In traditional work environments — which is most people's reality today — you're constantly interrupted. That's what "collaboration" has become. If you can't escape constant interruption, you can't focus on prompting effectively, let alone orchestrate multiple agents simultaneously. I don't think the future of work will look like this, because AI can handle these tasks perfectly — and AI can be interrupted without any cost. Constant prompt steering actually improves AI's output. The more you interrupt AI, the better its output. But humans don't work that way. Humans and AI are fundamentally different.
Token Maxing Is Pointless
Recently, I've seen the "token maxing" trend — like Meta's dashboards where people compete on token usage. I think it's meaningless. The question isn't how much time you spend or how many tokens you use. The question is: as a person with agency, what do you choose to do?
The Good Work: Busyness as a Form of "Laziness"
"My friend and writer Noah Huisman has a unique perspective on this disconnect. He points out that this busyness can actually be seen as a form of 'laziness,' because 'laziness is not the opposite of diligence; it is the opposite of zeal... It is an indifference to truth, goodness, and beauty.' After understanding this inversion, I finally saw how I had spent a decade in an industry, doing massive amounts of work, yet feeling as if I hadn't created anything of real substance. For most of that time, I ignored the fact that I was being paid to do work while deliberately ignoring my own indifference toward it."
— Paul Millerd, The Good Work
So lately, I've been trying to limit my AI usage to four hours a day maximum, and spend more time exercising, reading, doing housework, and listening to podcasts.
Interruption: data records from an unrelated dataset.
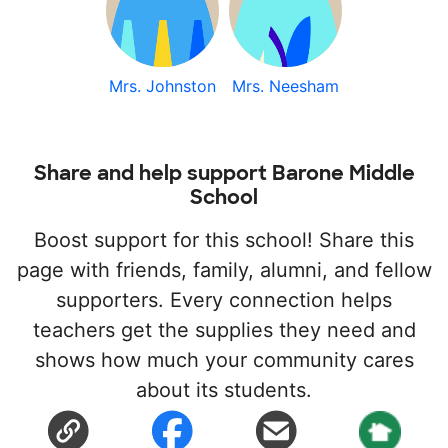
Mrs. Johnston
Mrs. Neesham
Share and help support Barone Middle
School
Boost support for this school! Share this
page with friends, family, alumni, and fellow
supporters. Every connection helps
teachers get the supplies they need and
shows how much your community cares
about its students.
Even this writing — I'm doing it partly to offset the anxiety and false busyness of the AI age.
"When I slowed down, I could tell the difference between the work I truly cared about and the 'empty calorie' work — growth hacking, redesigning my website, tinkering with new productivity tools, and endless networking — all of which can be incredibly distracting on the entrepreneurial path."
— Paul Millerd, The Good Work
Final Thoughts
That's all for today. There's actually a lot more I want to write about, but I'll save it for next time. I believe that now that everyone has access to the leverage of Large Language Models, what you choose to do matters far more than it ever did before. The definition of "hard work" has been completely rewritten — and even the employment relationship itself is about to be rewritten. I hope this post helps.